Let's talk of individuals whose seemingly incongruous creations are always en vogue. Head of Radio is at it again. The '90s alt, millennia-revolutionary quintet is positioning itself as puppet-master of the media yet again with the release of its single "Nude" in three different stems. In late 2007, the British electronic rockers did not just make the record industry's already waning financial flow skip a beat with their download-only name-your-own-price release — they set the industry's economic ecosphere into cardiac arrest. And just when the uncooperative commerce started collaborating with instead of condemning the MP3, the less ubiquitous, but still vaguely threatening concern of the mashup manifested itself. Furthermore, to twist the metaphorical knife into the already nickel-bleeding industry, Radiohead is promoting the use of their music for remixing, making other artists who complain about creative reconstruction of their works look like "The [ever-villainized and unequivocally lame] Man." But Thom Yorke is not quite the Messiah of market-free music — the Web Site is charging 99 cents per stem-sample.

Where is the line between self-expression and stealing?
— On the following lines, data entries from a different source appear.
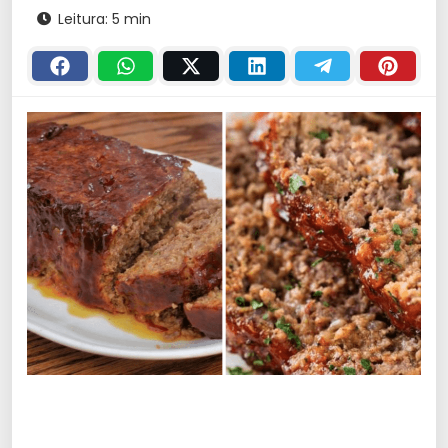
Leitura: 5 min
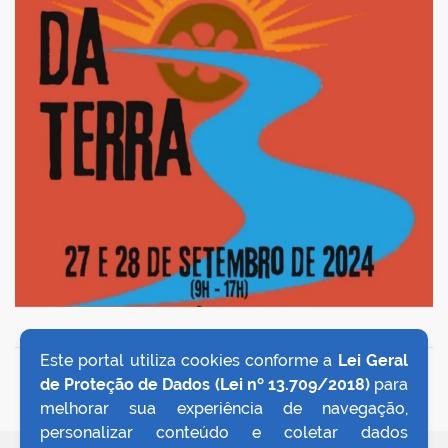
Este portal utiliza cookies conforme a
Lei Geral
VOLTAR AO TOPO
de Proteção de Dados (Lei nº 13.709/2018)
para
melhorar sua experiência de navegação,
personalizar conteúdo e coletar dados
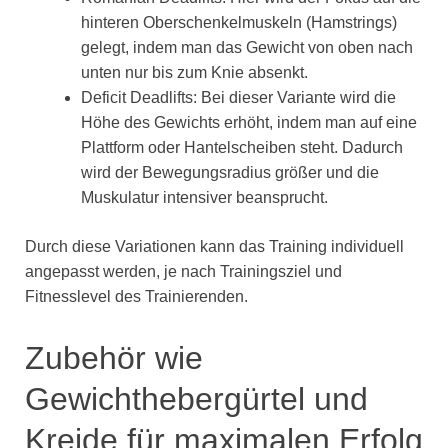
hinteren Oberschenkelmuskeln (Hamstrings)
gelegt, indem man das Gewicht von oben nach
unten nur bis zum Knie absenkt.
Deficit Deadlifts: Bei dieser Variante wird die
Höhe des Gewichts erhöht, indem man auf eine
Plattform oder Hantelscheiben steht. Dadurch
wird der Bewegungsradius größer und die
Muskulatur intensiver beansprucht.
Durch diese Variationen kann das Training individuell
angepasst werden, je nach Trainingsziel und
Fitnesslevel des Trainierenden.
Zubehör wie
Gewichthebergürtel und
Kreide für maximalen Erfolg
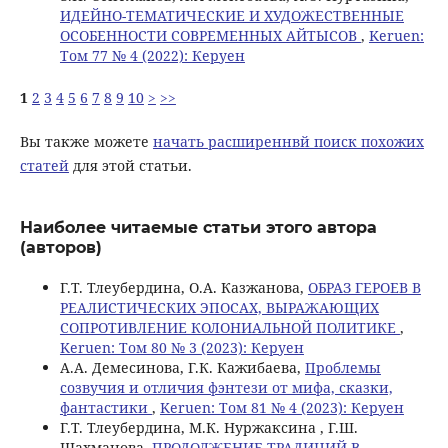
ИДЕЙНО-ТЕМАТИЧЕСКИЕ И ХУДОЖЕСТВЕННЫЕ
ОСОБЕННОСТИ СОВРЕМЕННЫХ АЙТЫСОВ
,
Keruen:
Том 77 № 4 (2022): Керуен
1
2
3
4
5
6
7
8
9
10
>
>>
Вы также можете
начать расширеннвй поиск похожих
статей
для этой статьи.
Наиболее читаемые статьи этого автора
(авторов)
Г.Т. Тлеубердина, О.А. Казжанова,
ОБРАЗ ГЕРОЕВ В
РЕАЛИСТИЧЕСКИХ ЭПОСАХ, ВЫРАЖАЮЩИХ
СОПРОТИВЛЕНИЕ КОЛОНИАЛЬНОЙ ПОЛИТИКЕ
,
Keruen: Том 80 № 3 (2023): Керуен
А.А. Демесинова, Г.К. Кажибаева,
Проблемы
созвучия и отличия фэнтези от мифа, сказки,
фантастики
,
Keruen: Том 81 № 4 (2023): Керуен
Г.Т. Тлеубердина, М.К. Нуржаксина , Г.Ш.
Шахманова,
ПРОДОЛЖЕНИЕ ТРАДИЦИЙ В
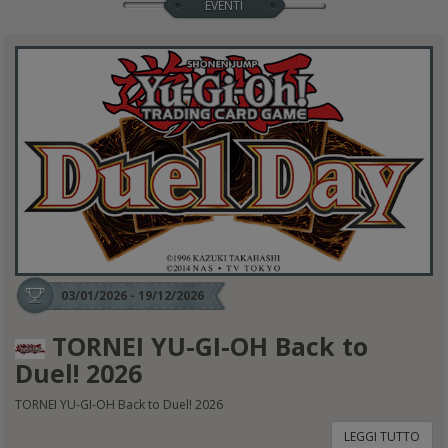
EVENTI
03/01/2026 - 19/12/2026
TORNEI YU-GI-OH Back to
Duel! 2026
TORNEI YU-GI-OH Back to Duel! 2026
LEGGI TUTTO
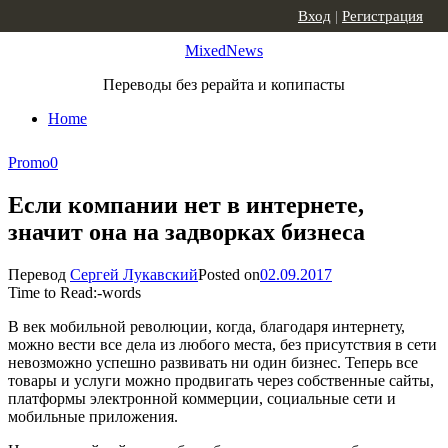
Skip to content
Вход
|
Регистрация
MixedNews
Переводы без рерайта и копипасты
Home
Promo
0
Если компании нет в интернете,
значит она на задворках бизнеса
Перевод
Сергей Лукавский
Posted on
02.09.2017
Time to Read:
-
words
В век мобильной революции, когда, благодаря интернету,
можно вести все дела из любого места, без присутствия в сети
невозможно успешно развивать ни один бизнес. Теперь все
товары и услуги можно продвигать через собственные сайты,
платформы электронной коммерции, социальные сети и
мобильные приложения.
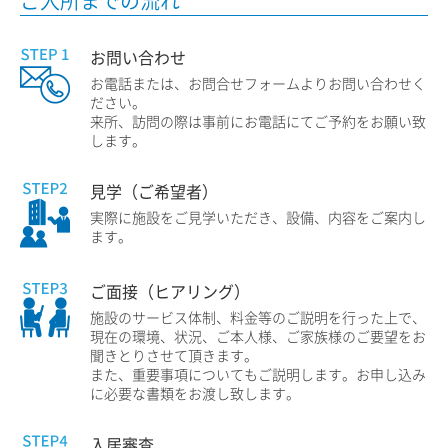
ご入所までの流れ
お問い合わせ
お電話または、お問合せフォームよりお問い合わせく
ださい。
来所、訪問の際は事前にお電話にてご予約をお願い致
します。
見学（ご希望者）
実際に施設をご見学いただき、設備、内容をご案内し
ます。
ご面接（ヒアリング）
施設のサービス体制、料金等のご説明を行った上で、
現在の環境、状況、ご本人様、ご家族様のご要望をお
聞きとりさせて頂きます。
また、重要事項についてもご説明します。お申し込み
に必要な書類をお渡し致します。
入居審査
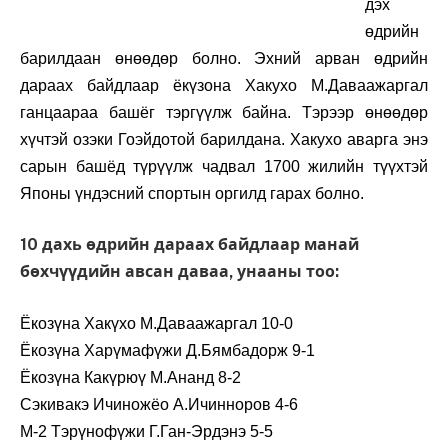
дэх
өдрийн
барилдаан өнөөдөр болно. Эхний арван өдрийн
дараах байдлаар ёкүзона Хакухо М.Даваажаргал
ганцаараа башёг тэргүүлж байна. Тэрээр өнөөдөр
хүчтэй озэки Гоэйдотой барилдана. Хакухо аварга энэ
сарын башёд түрүүлж чадвал 1700 жилийн түүхтэй
Японы үндэсний спортын оргилд гарах болно.
10 дахь өдрийн дараах байдлаар манай
бөхчүүдийн авсан даваа, унааны тоо:
Ёкозүна Хакүхо М.Даваажаргал 10-0
Ёкозүна Харүмафүжи Д.Бямбадорж 9-1
Ёкозүна Какүрюү М.Ананд 8-2
Сэкивакэ Ичиножёо А.Ичинноров 4-6
М-2 Тэрүнофүжи Г.Ган-Эрдэнэ 5-5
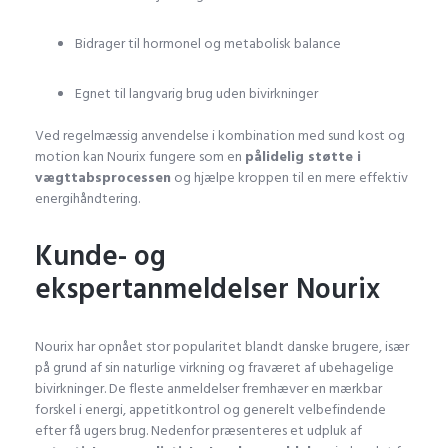
Bidrager til hormonel og metabolisk balance
Egnet til langvarig brug uden bivirkninger
Ved regelmæssig anvendelse i kombination med sund kost og
motion kan Nourix fungere som en
pålidelig støtte i
vægttabsprocessen
og hjælpe kroppen til en mere effektiv
energihåndtering.
Kunde- og
ekspertanmeldelser Nourix
Nourix har opnået stor popularitet blandt danske brugere, især
på grund af sin naturlige virkning og fraværet af ubehagelige
bivirkninger. De fleste anmeldelser fremhæver en mærkbar
forskel i energi, appetitkontrol og generelt velbefindende
efter få ugers brug. Nedenfor præsenteres et udpluk af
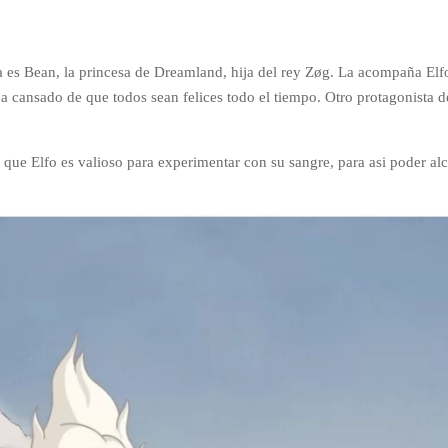
a es Bean, la princesa de Dreamland, hija del rey Z
ø
g. La acompaña Elfo
 cansado de que todos sean felices todo el tiempo. Otro protagonista de
 que Elfo es valioso para experimentar con su sangre, para asi poder alc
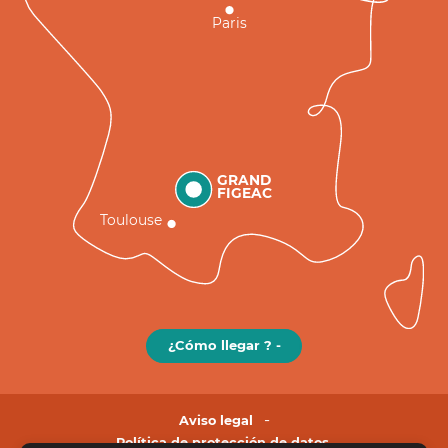
Paris
GRAND
FIGEAC
Toulouse
¿Cómo llegar ? -
Aviso legal
Política de protección de datos.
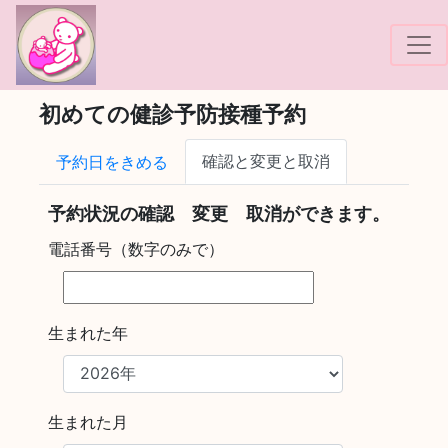
!-- Google tag (gtag.js) -->
初めての健診予防接種予約
確認と変更と取消
予約日をきめる
予約状況の確認 変更 取消ができます。
電話番号（数字のみで）
生まれた年
生まれた月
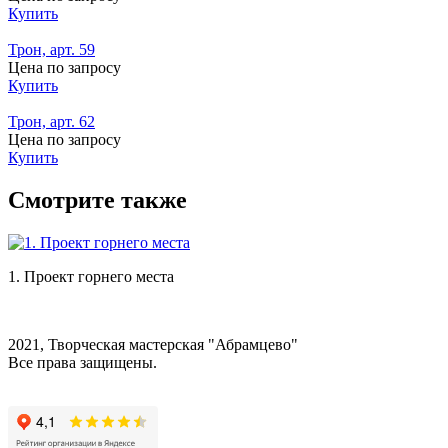
Купить
Трон, арт. 59
Цена по запросу
Купить
Трон, арт. 62
Цена по запросу
Купить
Смотрите также
1. Проект горнего места
2021, Творческая мастерская "Абрамцево"
Все права защищены.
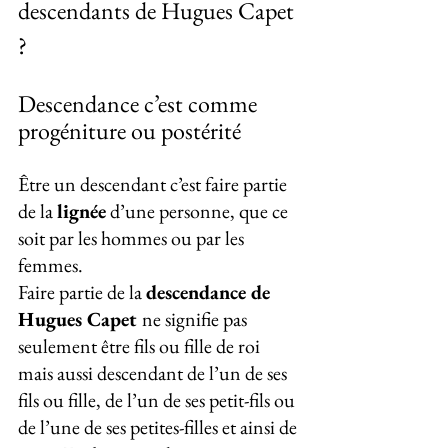
descendants de Hugues Capet 
?
Descendance c’est comme 
progéniture ou postérité
Être un descendant c’est faire partie 
de la 
lignée
 d’une personne, que ce 
soit par les hommes ou par les 
femmes.
Faire partie de la 
descendance de 
Hugues Capet 
ne signifie pas 
seulement être fils ou fille de roi 
mais aussi descendant de l’un de ses 
fils ou fille, de l’un de ses petit-fils ou 
de l’une de ses petites-filles et ainsi de 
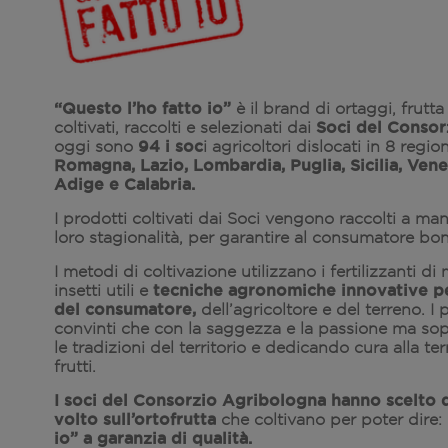
“Questo l’ho fatto io”
è il brand di ortaggi, frutt
Soci del Consor
coltivati, raccolti e selezionati dai
94 i soc
oggi sono
i agricoltori dislocati in 8 region
Romagna, Lazio, Lombardia, Puglia, Sicilia, Vene
Adige e Calabria.
I prodotti coltivati dai Soci vengono raccolti a man
loro stagionalità, per garantire al consumatore bon
I metodi di coltivazione utilizzano i fertilizzanti di
tecniche agronomiche innovative per
insetti utili e
del consumatore,
dell’agricoltore e del terreno. I
convinti che con la saggezza e la passione ma sop
le tradizioni del territorio e dedicando cura alla t
frutti.
I soci del Consorzio Agribologna hanno scelto d
volto sull’ortofrutta
che coltivano per poter dire:
io” a garanzia di qualità.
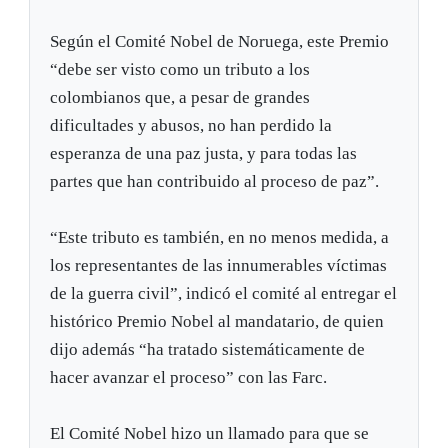
Según el Comité Nobel de Noruega, este Premio
“debe ser visto como un tributo a los
colombianos que, a pesar de grandes
dificultades y abusos, no han perdido la
esperanza de una paz justa, y para todas las
partes que han contribuido al proceso de paz”.
“Este tributo es también, en no menos medida, a
los representantes de las innumerables víctimas
de la guerra civil”, indicó el comité al entregar el
histórico Premio Nobel al mandatario, de quien
dijo además “ha tratado sistemáticamente de
hacer avanzar el proceso” con las Farc.
El Comité Nobel hizo un llamado para que se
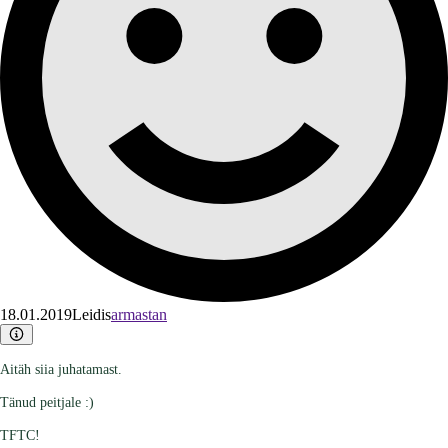
18.01.2019
Leidis
armastan
Aitäh siia juhatamast.
Tänud peitjale :)
TFTC!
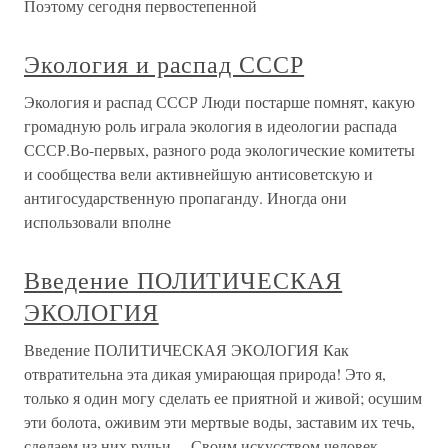
Поэтому сегодня первостепенной
Экология и распад СССР
Экология и распад СССР Люди постарше помнят, какую
громадную роль играла экология в идеологии распада
СССР.Во-первых, разного рода экологические комитеты
и сообщества вели активнейшую антисоветскую и
антигосударственную пропаганду. Иногда они
использовали вполне
Введение ПОЛИТИЧЕСКАЯ
ЭКОЛОГИЯ
Введение ПОЛИТИЧЕСКАЯ ЭКОЛОГИЯ Как
отвратительна эта дикая умирающая природа! Это я,
только я один могу сделать ее приятной и живой; осушим
эти болота, оживим эти мертвые воды, заставим их течь,
сделаем из них ручьи… Своим искусством человек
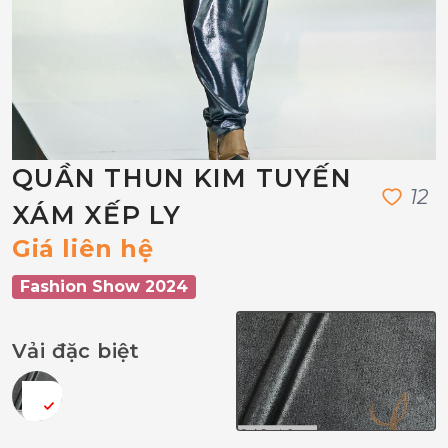
QUẦN THUN KIM TUYẾN
1
2
XÁM XẾP LY
Giá liên hệ
Fashion Show 2024
Vải đặc biệt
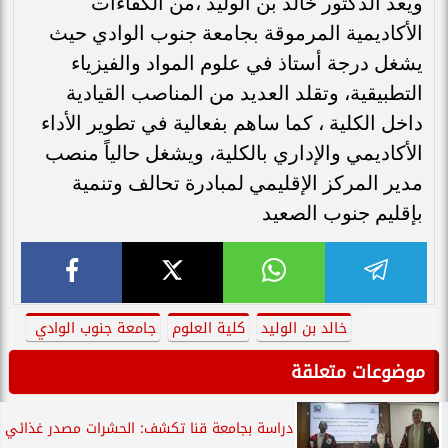
ويعد الدكتور خالد بن الوليد ،من الكفاءات
الأكاديمية المرموقة بجامعة جنوب الوادي حيث
يشغل درجة أستاذ في علوم المواد والفيزياء
التطبيقية، وتقلد العديد من المناصب القيادية
داخل الكلية ، كما ساهم بفعالية في تطوير الأداء
الأكاديمي والإداري بالكلية، ويشغل حالياً منصب
مدير المركز الإقليمي لمبادرة تحالف وتنمية
بإقليم جنوب الصعيد
خالد بن الوليد
كلية العلوم
جامعة جنوب الوادي
موضوعات متعلقة
دراسة بجامعة قنا تكشف: الحشرات مصدر غذائي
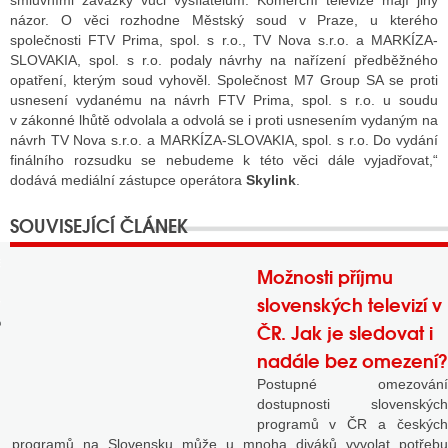
smluvními závazky vůči vysílatelům. Komerční televize mají jiný
názor. O věci rozhodne Městský soud v Praze, u kterého
společnosti FTV Prima, spol. s r.o., TV Nova s.r.o. a MARKÍZA-
SLOVAKIA, spol. s r.o. podaly návrhy na nařízení předběžného
GY
opatření, kterým soud vyhověl. Společnost M7 Group SA se proti
usnesení vydanému na návrh FTV Prima, spol. s r.o. u soudu
 SE STÁT BLOGEREM
v zákonné lhůtě odvolala a odvolá se i proti usnesením vydaným na
návrh TV Nova s.r.o. a MARKÍZA-SLOVAKIA, spol. s r.o. Do vydání
EX BLOGERA
finálního rozsudku se nebudeme k této věci dále vyjadřovat,“
dodává mediální zástupce operátora
Skylink
.
UZE
X DISKUTÉRA NA RADIOTV
Možnosti příjmu
slovenských televizí v
IV STARŠÍCH DISKUZÍ
ČR. Jak je sledovat i
nadále bez omezení?
Postupné omezování
dostupnosti slovenských
programů v ČR a českých
programů na Slovensku může u mnoha diváků vyvolat potřebu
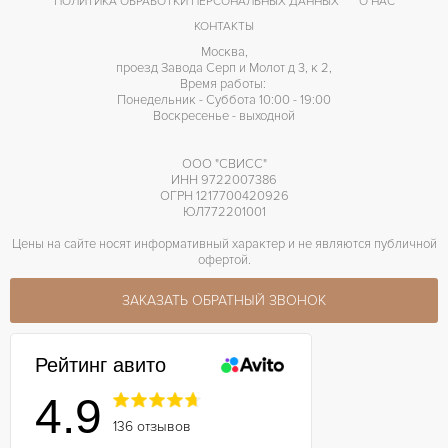
ПОЛИТИКА ОБРАБОТКИ ПЕРСОНАЛЬНЫХ ДАННЫХ
О НАС
КОНТАКТЫ
Москва,
проезд Завода Серп и Молот д 3, к 2,
Время работы:
Понедельник - Суббота 10:00 - 19:00
Воскресенье - выходной
ООО "СВИСС"
ИНН 9722007386
ОГРН 1217700420926
ЮЛ772201001
Цены на сайте носят информативный характер и не являются публичной
офертой.
ЗАКАЗАТЬ ОБРАТНЫЙ ЗВОНОК
Рейтинг авито
4.9
136 отзывов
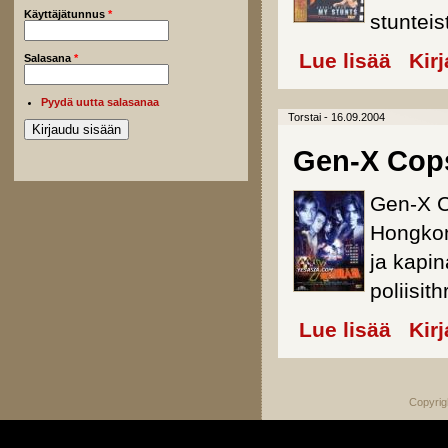
Käyttäjätunnus
*
stunteis
Lue lisää
about Jac
Kir
Salasana
*
Pyydä uutta salasanaa
Torstai - 16.09.2004
Gen-X Cop
Gen-X C
Hongkon
ja kapin
poliisith
Lue lisää
about Ge
Kir
Copyrig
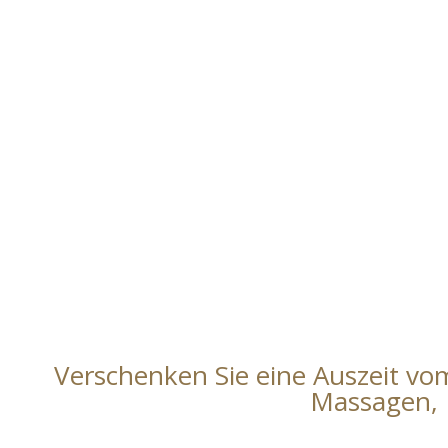
Verschenken Sie eine Auszeit vo
Massagen, 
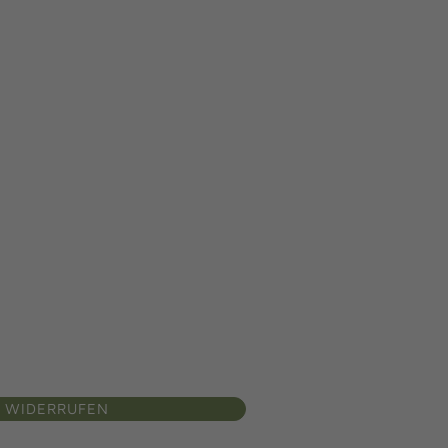
 WIDERRUFEN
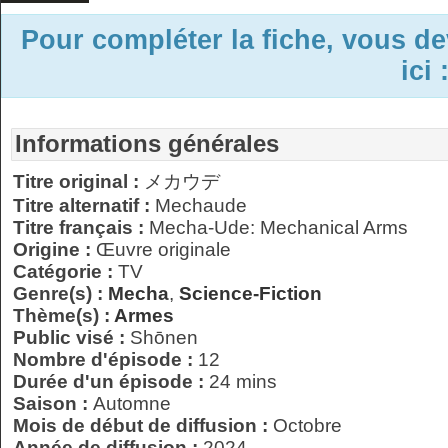
Pour compléter la fiche, vous d
ici 
Informations générales
Titre original :
メカウデ
Titre alternatif :
Mechaude
Titre français :
Mecha-Ude: Mechanical Arms
Origine :
Œuvre originale
Catégorie :
TV
Genre(s) :
Mecha
,
Science-Fiction
Thème(s) :
Armes
Public visé :
Shōnen
Nombre d'épisode :
12
Durée d'un épisode :
24 mins
Saison :
Automne
Mois de début de diffusion :
Octobre
Année de diffusion :
2024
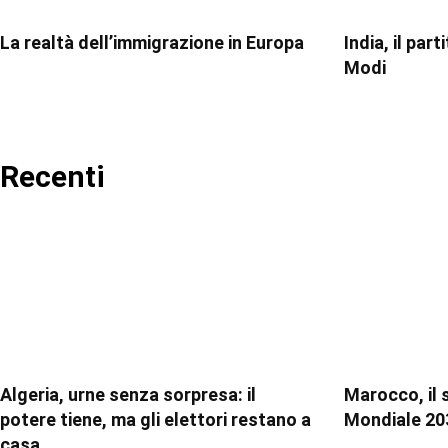
La realtà dell’immigrazione in Europa
India, il par
Modi
Recenti
Algeria, urne senza sorpresa: il
Marocco, il 
potere tiene, ma gli elettori restano a
Mondiale 20
casa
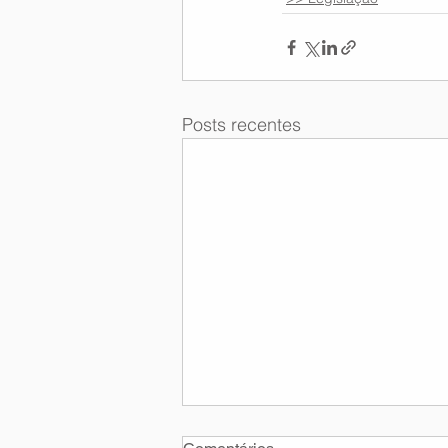
Posts recentes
Dissect DJ Danger Mouse's seminal The Grey Album, for example. A mashup of The Beatles' The White Album and Jay-Z's The Black Album, many of the cuts do not even resemble either source tracks, instead melding into a musical motion that is neither 60s mod nor mercantile hip-hop - delivering an album that is a flawlessly danceable and meditative movement. While Danger Mouse was able to rise above the threatened lawsuits from Shawn Carter by not charging for the album's release, don't lose sleep fretting that you're feeding your appetite for the latest installments in the bastard-pop genre while Danger's little mice starve — thanks to the success of the online-only album, brainchild Gnarls Barkley was born. I know you cynics claim it's easy for established Brits and self-proclaimed auteurs turned multimillion-dollar producers to be in favor of mashups, but lack of notoriety and no Washingtons in sight are not stopping some ambitious and occasionally absurd artists from cropping up.

I mean, look at the viral entity of procrastination known as YouTube. Our generation demands to be a media mouthpiece and apparently has too much time on its hands. My new favorite incarnation of the mashup is The Hood Internet. A Chicago-based band, The Hood Internet specializes in mixing indie-rock with both underground and mainstream hip-hop, releasing all tracks for free on their Web Site of the same name. One of their treasures is R.Kelly vs. Swedish indie-pop darling Jens Lekman. On MP3 blog-aggregator Hype Machine, even 15-year-old boys from Vancouver post their latest creations. My most recent mashup addiction — Crystal Castles vs. Health's "Crimewave" — is thanks to hotspot Friction NYC.

So while I thought I was incompatible with the mashup, if gangster rappers and skinny white boys with guitars can come together so harmoniously on a track, I am starting to think bootlegs and my stereo can get along after all.